Image data was generated with TextRecognitionDataGenerator (https://github.com/Belval/TextRecognitionDataGenerator) introduced in the TrOCR paper. Below is a code snippet for generating images.

python3 ./trdg/run.py -i ocr_dataset_poc.txt -w 5 -t {num_cores} -f 64 -l ko -c {num_samples} -na 2 --output_dir {dataset_dir}

Training

Base model

The encoder model used facebook/deit-base-distilled-patch16-384 and the decoder model used camembert-base. It is easier than training by starting weights from microsoft/trocr-base-stage1.

Parameters

We used heuristic parameters without separate hyperparameter tuning.

  • learning_rate = 4e-5
  • epochs = 25
  • fp16 = True
  • max_length = 32

Results on dev set

For the dev set we got those results

  • size of the test set: 72k examples
  • CER: 0.13
  • WER: 0.26
  • Val Loss: 0.424

Usage

from transformers import TrOCRProcessor, VisionEncoderDecoderModel, AutoTokenizer
import requests 
from io import BytesIO
from PIL import Image

processor = TrOCRProcessor.from_pretrained("microsoft/trocr-base-handwritten") 
model = VisionEncoderDecoderModel.from_pretrained("agomberto/trocr-base-printed-fr")
tokenizer = AutoTokenizer.from_pretrained("agomberto/trocr-base-printed-fr")

url = "https://github.com/agombert/trocr-base-printed-fr/blob/main/sample_imgs/0.jpg"
response = requests.get(url)
img = Image.open(BytesIO(response.content))

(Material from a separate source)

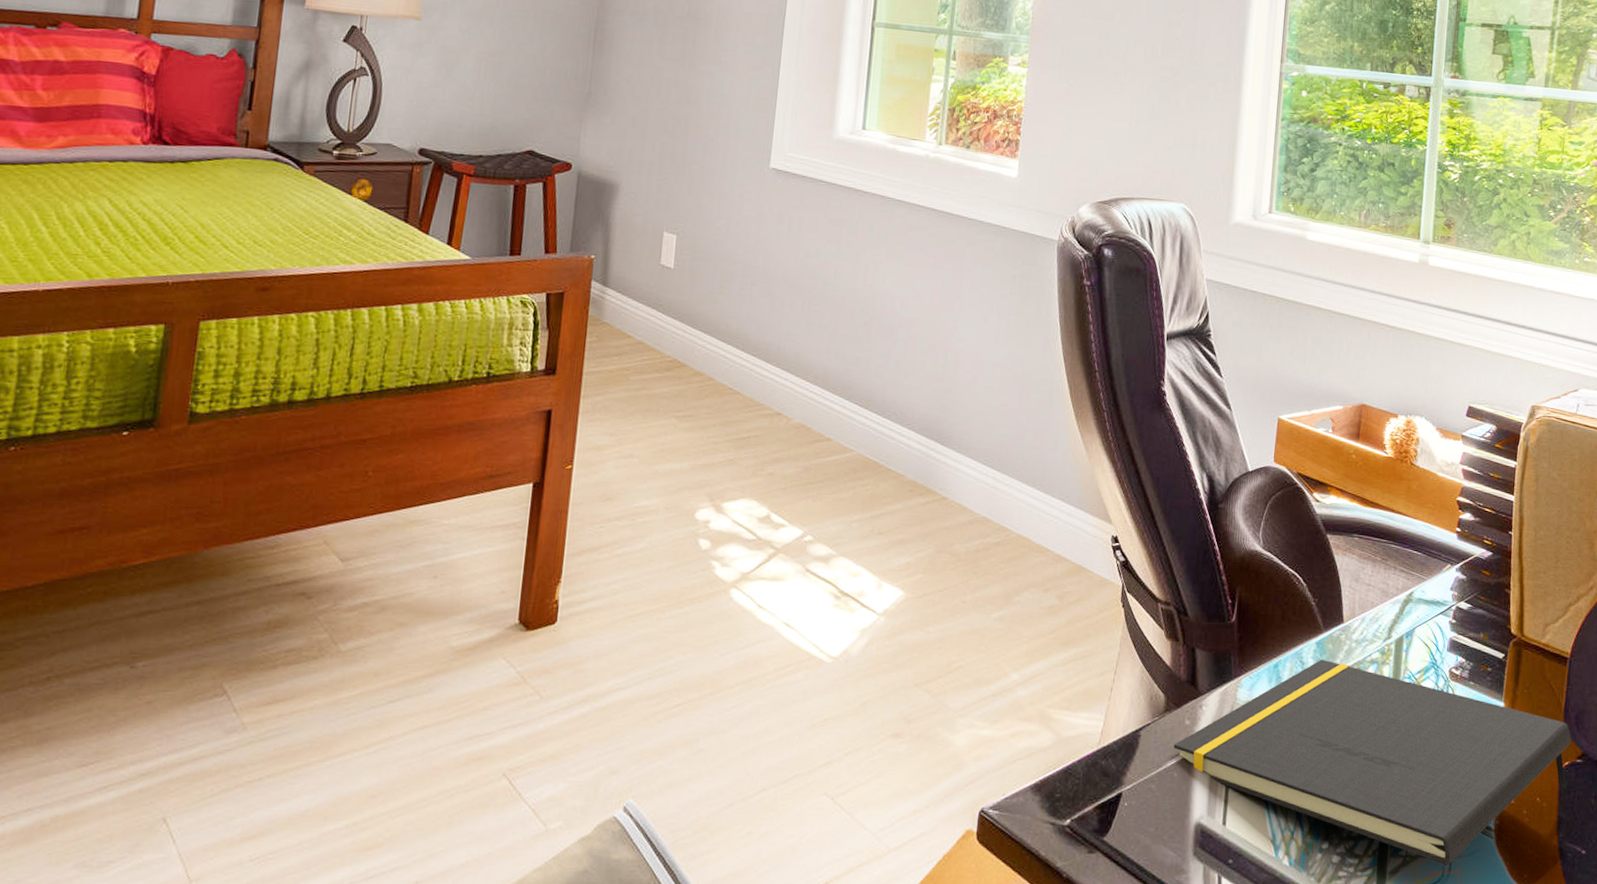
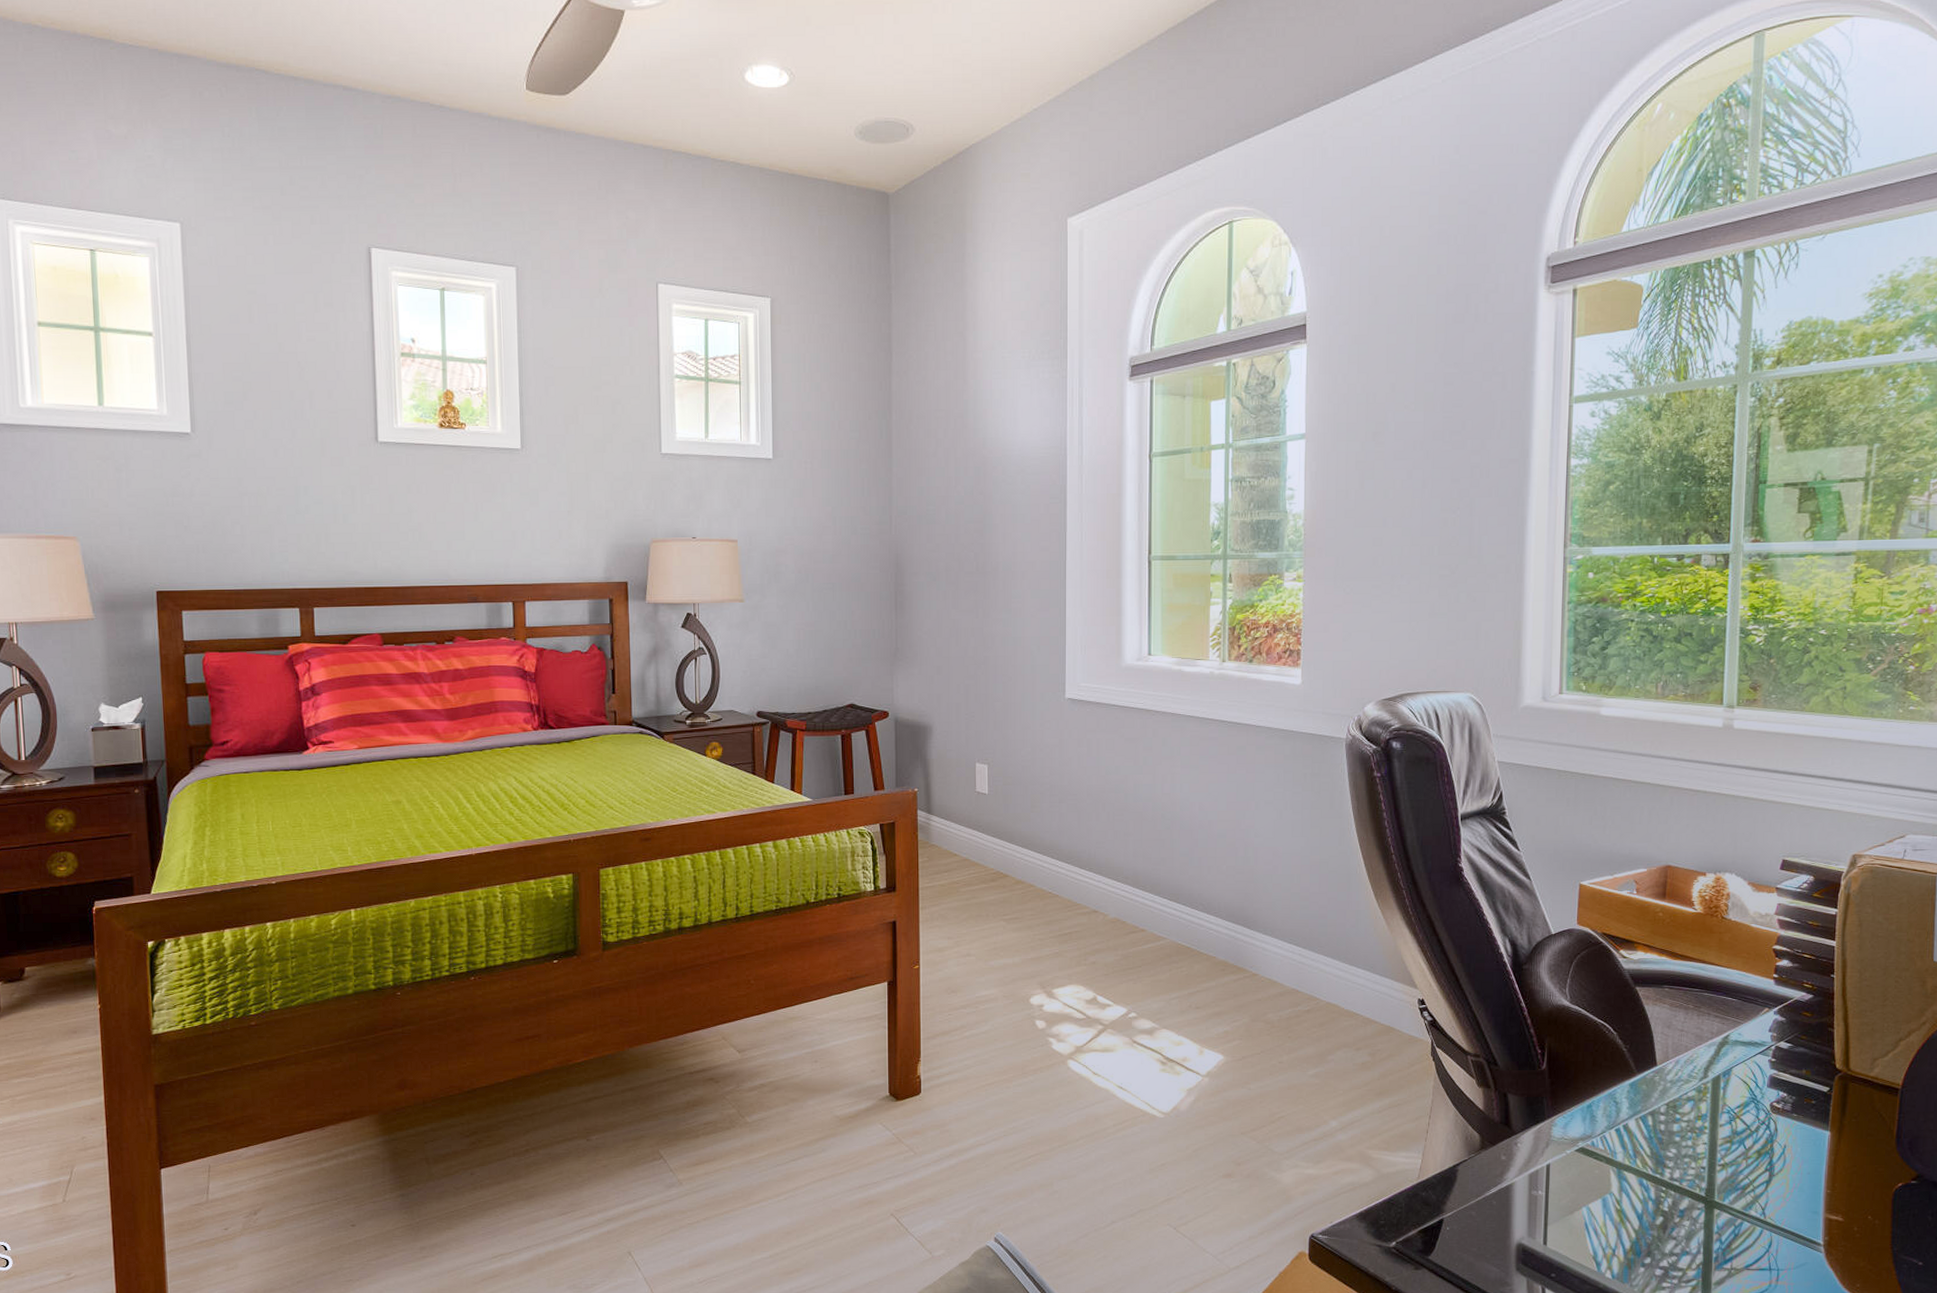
notepad: present [1173,659,1571,865] -> none [1491,1098,1904,1277]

pixel_values = processor(img, return_tensors="pt").pixel_values 
generated_ids = model.generate(pixel_values, max_length=32)
generated_text = tokenizer.batch_decode(generated_ids, skip_special_tokens=True)[0] 
print(generated_text)

All the code required for data collection and model training has been published on the author's Github.